- [指示 1]: 処理水の海洋放出についての文章を、2文で要約してください。
- [指示 2]: 処理水の海洋放出についての文章の続きを書いてください。

- [提示された文章]:
○ ○ ○ ○ ○ ○ ○

ほかに手段があるのに人類共有の海洋に「処理水」を放出するな

2023-08-22 22:37:28 | 原発を考える

きょうから2日後の8月24日から福島第1原発からの処理水を海洋に放出すると日本政府が決定した。メディアはこれを科学的判断だという。

海洋は人類全体の共有財産である。そうなのに、ほかに手段があるのに、日本の経済的理由のために、トリチウム(三重水素)を含む放射能汚染水を海洋に捨ててよいものだろうか。

科学的判断というが、政策は選択であり、倫理にもとづいて政策を決めるべきである。

薄めても放出するトリチウムの総量はかわらない。放出は少なくとも今後30年放出する。放射能汚染水が今後も続くので、処理水の放出がいつ終わるのかは、実際にはわからない。

○ ○ ○ ○ ○ ○ ○

- [提示された項目]:
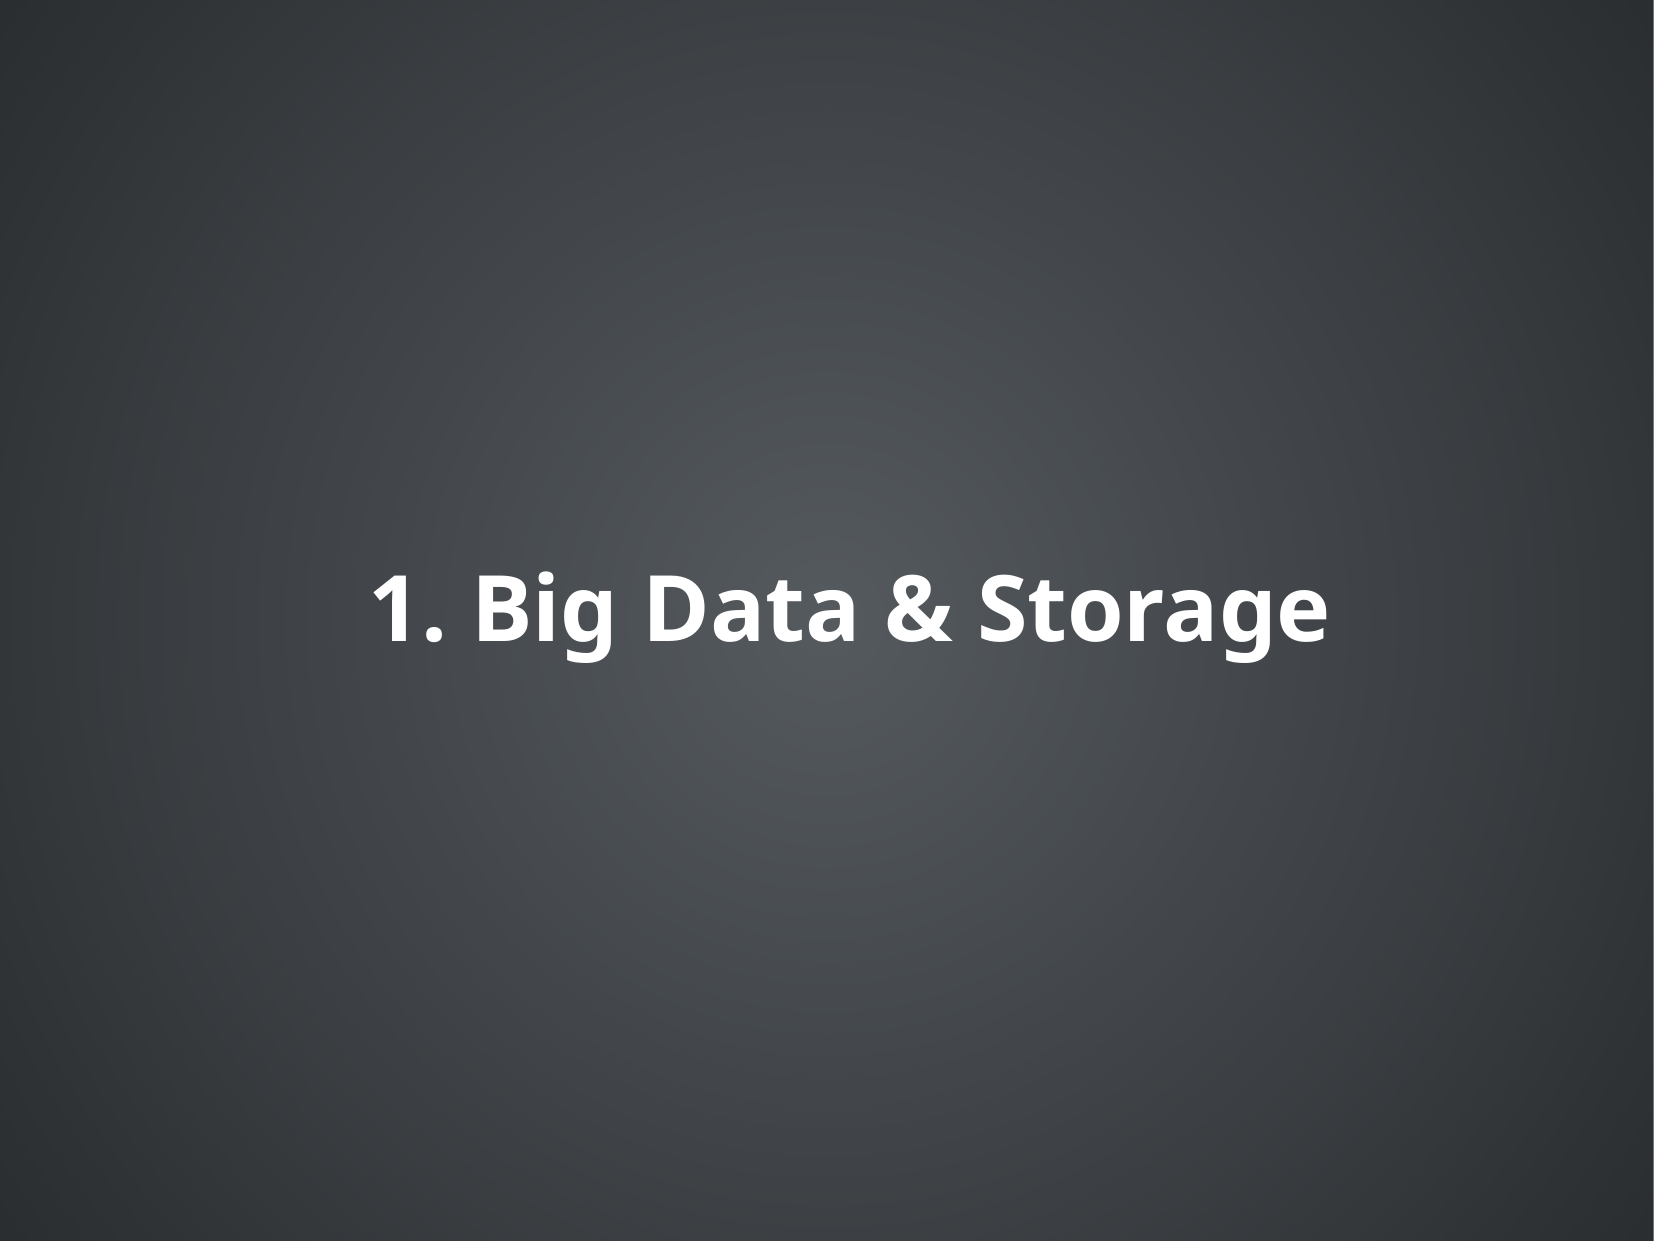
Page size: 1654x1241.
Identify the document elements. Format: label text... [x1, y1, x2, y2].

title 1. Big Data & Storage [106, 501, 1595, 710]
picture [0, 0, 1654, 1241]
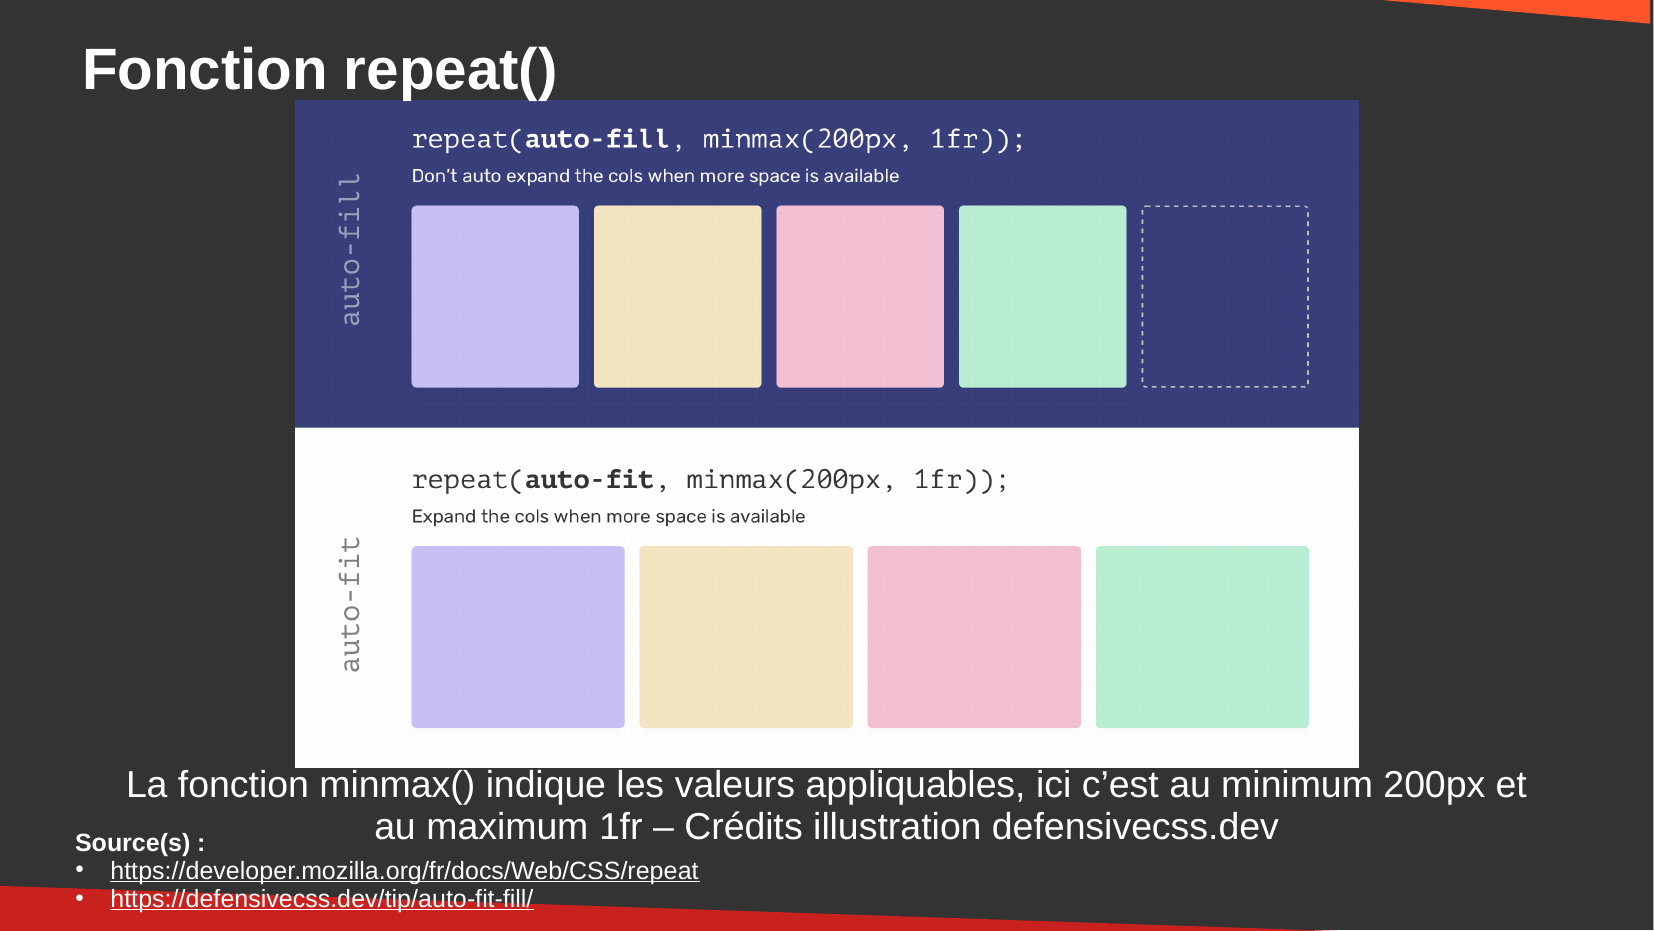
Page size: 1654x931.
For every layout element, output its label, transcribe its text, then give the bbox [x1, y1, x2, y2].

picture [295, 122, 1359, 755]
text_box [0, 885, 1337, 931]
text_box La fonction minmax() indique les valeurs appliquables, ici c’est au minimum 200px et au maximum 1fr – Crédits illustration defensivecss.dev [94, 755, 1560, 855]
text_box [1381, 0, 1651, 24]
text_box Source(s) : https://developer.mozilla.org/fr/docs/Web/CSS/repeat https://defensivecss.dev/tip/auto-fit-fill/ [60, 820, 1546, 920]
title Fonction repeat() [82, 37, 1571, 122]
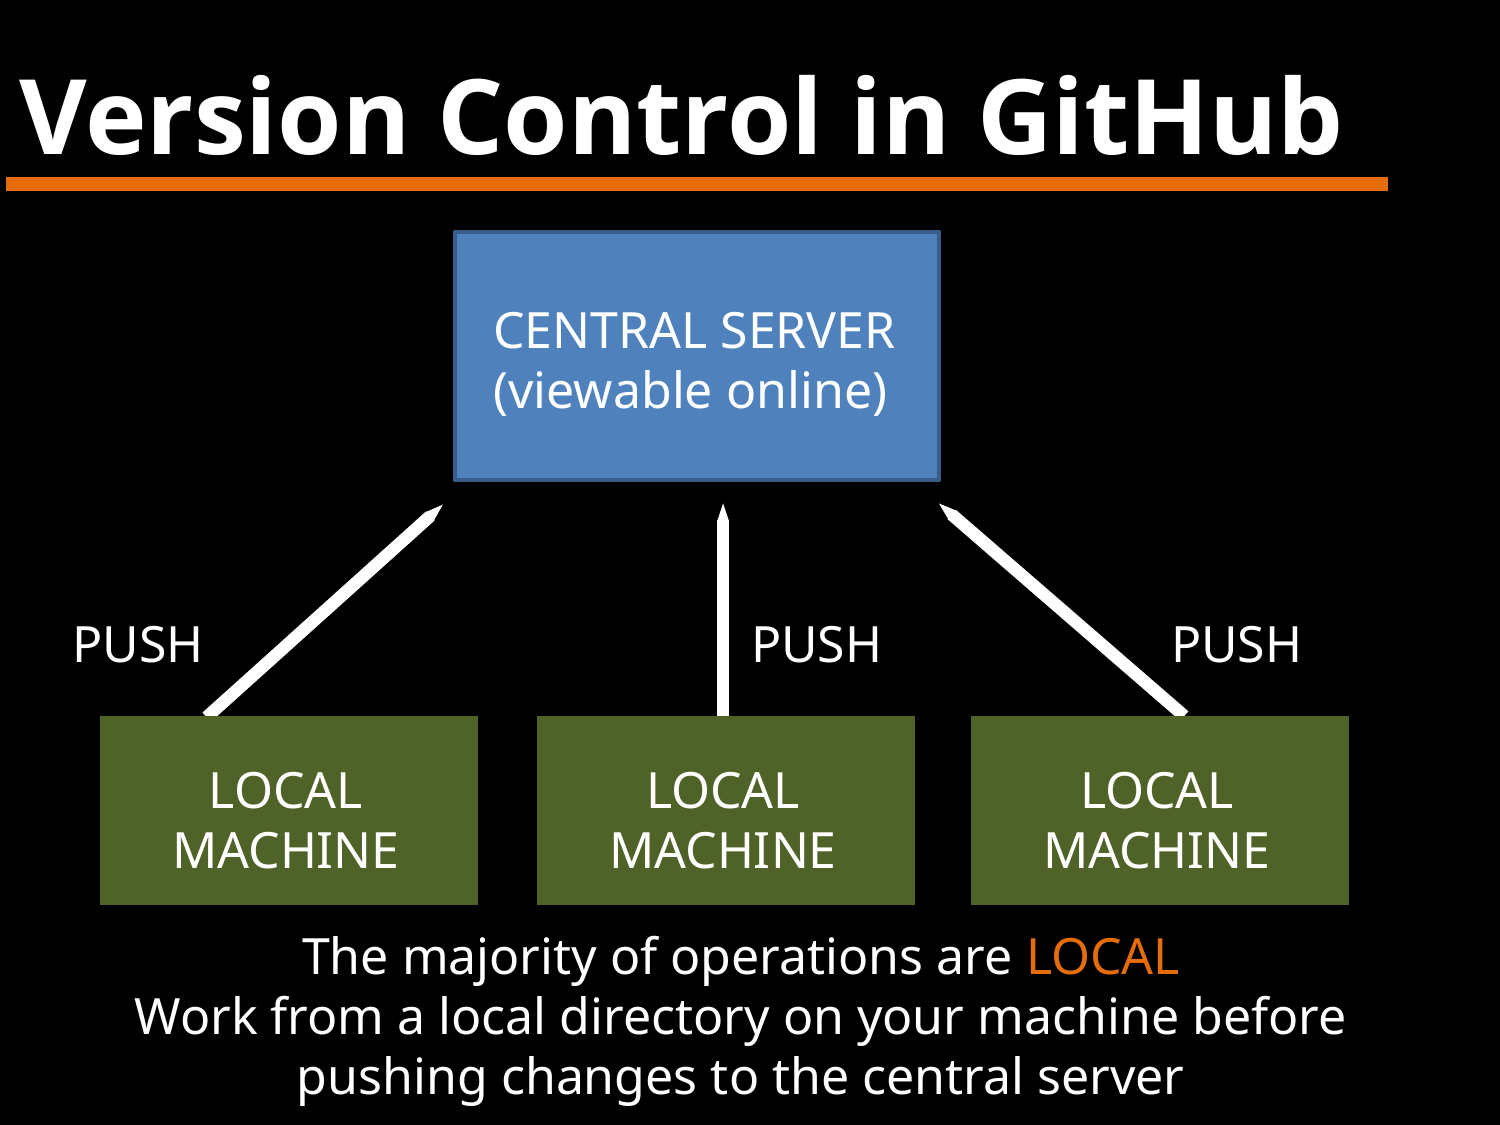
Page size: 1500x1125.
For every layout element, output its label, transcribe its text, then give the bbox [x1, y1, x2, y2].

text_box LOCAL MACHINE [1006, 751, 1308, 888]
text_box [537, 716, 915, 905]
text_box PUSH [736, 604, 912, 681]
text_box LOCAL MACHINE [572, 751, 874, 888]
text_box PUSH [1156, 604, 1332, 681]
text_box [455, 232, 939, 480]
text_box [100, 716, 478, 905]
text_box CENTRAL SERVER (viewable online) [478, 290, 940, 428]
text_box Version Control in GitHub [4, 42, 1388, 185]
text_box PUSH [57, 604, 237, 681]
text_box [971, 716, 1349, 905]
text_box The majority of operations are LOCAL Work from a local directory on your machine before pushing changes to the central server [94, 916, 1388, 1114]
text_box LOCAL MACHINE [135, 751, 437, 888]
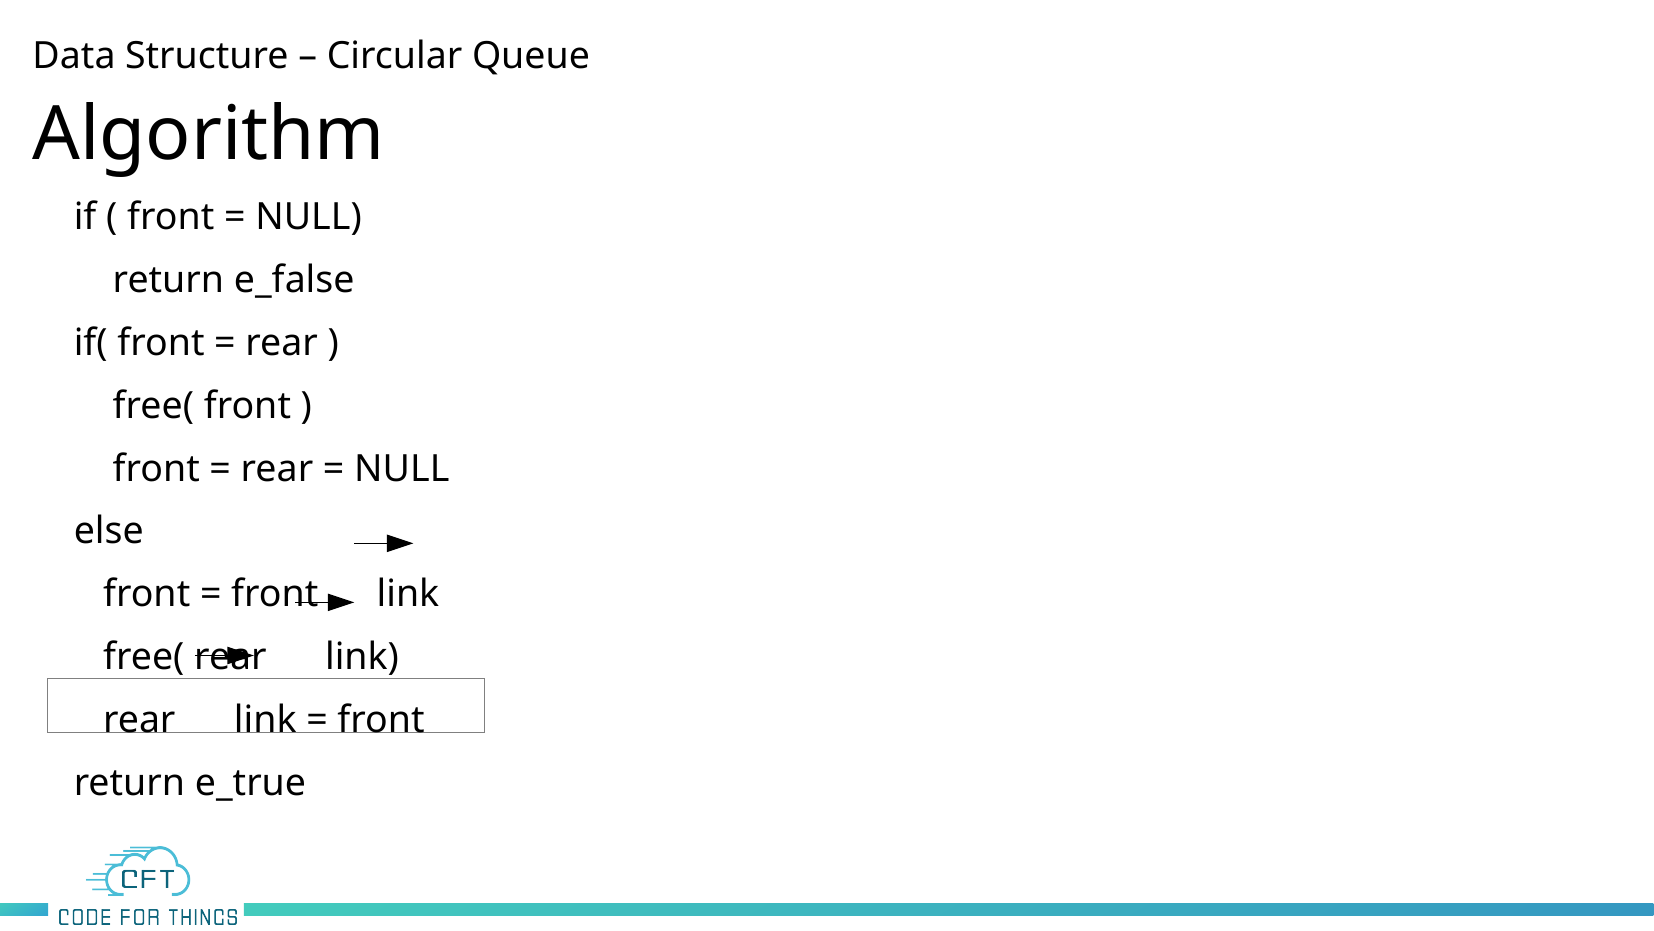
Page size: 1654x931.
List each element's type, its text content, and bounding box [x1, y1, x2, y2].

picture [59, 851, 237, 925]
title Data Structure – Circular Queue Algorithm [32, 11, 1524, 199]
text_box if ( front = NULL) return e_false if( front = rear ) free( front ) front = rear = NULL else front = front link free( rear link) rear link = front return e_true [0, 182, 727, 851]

○ ○ ○ ○ ○ ○ ○

- [最終結果 1]: 日本政府は福島第1原発の処理水を8月24日から海洋に放出すると決め、メディアはこれを科学的判断だとしているが、筆者は、ほかに手段があるのに日本の経済的理由でトリチウムを含む汚染水を人類共有の海洋に捨ててよいのかと問い、政策は倫理にもとづいて決めるべきだと述べている。また、薄めても放出するトリチウムの総量は変わらず、放出は少なくとも今後30年続き、いつ終わるのかは実際にはわからないと指摘している。

- [最終結果 2]:
IAEAが日本政府の判断を支持したというが、IAEA(国際原子力機関)は原子力(核分裂連鎖反応)の利用を推進する国際機関である。もともとIAEAは海洋を原発から出るゴミ捨て場にしたい立場であるから、IAEAにお伺いをたてればOKサインがでるのがあたりまえである。

東電側が検討した汚染水の廃棄方法は、(1)海洋放出 (2)地層注入(地中への圧入) (3)大気への拡散 (4)地下埋設だという。これに加え、ライターの牧田寛は(5)大型の恒久タンクを提案している。大型恒久タンクを地下に埋設することも考えられる。

このなかで「海洋放出」と「大気の拡散」は人類共有財産を汚染することになる。私は、地層注入処分が最適だと考える。

このように色々な手段が可能なのに、政府と東電は安易な廃棄方法を取った。2日後の海洋放出では、トンネルを通して、福島第1原発の1000メートル沖の表層に放出するだけである。汚染水が、潮流にそって、どこに、流れていくのか調査した痕跡はない。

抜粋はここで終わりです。